If the Bouchard girls take over the world (and they certainly could), we should all quiver in fear. Because they have managed to do what the adults couldn't: finally, they got Leland out of St. James’s! Using the power of the internet, and the kids' site that Leland used to try and lure Lexis into his web was the instrument of his destruction. Just toss his name onto the site along with the church’s IP address and name, and the Monsignor can’t get Leland out of St. James fast enough. Yes!
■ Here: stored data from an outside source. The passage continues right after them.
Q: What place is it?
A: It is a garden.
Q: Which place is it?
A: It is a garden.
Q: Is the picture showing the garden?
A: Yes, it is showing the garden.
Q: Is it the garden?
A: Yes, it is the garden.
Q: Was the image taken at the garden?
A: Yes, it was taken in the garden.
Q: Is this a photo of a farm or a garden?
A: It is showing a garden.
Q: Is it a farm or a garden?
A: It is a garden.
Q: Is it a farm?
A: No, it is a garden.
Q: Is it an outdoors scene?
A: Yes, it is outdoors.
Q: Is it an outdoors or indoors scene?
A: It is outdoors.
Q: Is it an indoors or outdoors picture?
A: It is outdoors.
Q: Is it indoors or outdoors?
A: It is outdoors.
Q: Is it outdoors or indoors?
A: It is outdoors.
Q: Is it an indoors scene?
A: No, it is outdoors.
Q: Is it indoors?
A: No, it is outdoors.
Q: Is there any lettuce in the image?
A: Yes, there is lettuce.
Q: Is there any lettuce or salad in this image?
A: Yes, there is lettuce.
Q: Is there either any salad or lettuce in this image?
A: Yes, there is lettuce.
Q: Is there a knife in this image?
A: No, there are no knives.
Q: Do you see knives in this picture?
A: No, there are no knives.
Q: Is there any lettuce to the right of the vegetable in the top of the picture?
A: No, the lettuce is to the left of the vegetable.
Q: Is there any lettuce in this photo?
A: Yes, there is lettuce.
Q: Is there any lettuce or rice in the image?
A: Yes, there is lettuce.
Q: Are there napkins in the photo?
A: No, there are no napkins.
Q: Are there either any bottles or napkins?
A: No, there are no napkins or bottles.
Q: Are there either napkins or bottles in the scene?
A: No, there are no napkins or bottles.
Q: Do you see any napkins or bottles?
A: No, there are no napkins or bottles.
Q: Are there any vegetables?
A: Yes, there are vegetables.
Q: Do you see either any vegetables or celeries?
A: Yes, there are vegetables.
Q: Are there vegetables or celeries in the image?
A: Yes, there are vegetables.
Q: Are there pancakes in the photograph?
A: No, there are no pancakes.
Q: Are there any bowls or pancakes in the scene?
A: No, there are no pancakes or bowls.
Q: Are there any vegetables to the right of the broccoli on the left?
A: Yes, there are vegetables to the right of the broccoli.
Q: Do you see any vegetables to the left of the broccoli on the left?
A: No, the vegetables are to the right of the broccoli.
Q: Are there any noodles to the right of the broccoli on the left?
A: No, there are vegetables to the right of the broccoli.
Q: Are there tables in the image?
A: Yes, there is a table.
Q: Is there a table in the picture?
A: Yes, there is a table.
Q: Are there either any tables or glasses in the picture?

So, wow. Now we know where Andy is.I thought he would just be tossed off a cliff or something. But no, he lives on, trapped by some kind of spell in one of Leland’s room of creepy things. He can’t move or speak, but he can nod or shake his head and confirm or deny whatever lie Leland’s deep fake Andy tells Kristen. For example, Lelandy wishes Kristen a happy anniversary when it was actually the anniversary of their first date. Sheryl is completely in on this, and tells Andy while she’s doing his nails that soon he’ll be reported dead in an avalanche after heroically saving others in the climbing party. Edward will give still more money to the grieving Brouchard family. So really, Sheryl reminds her son-in-law, he’s worth more to his wife and children alive than dead.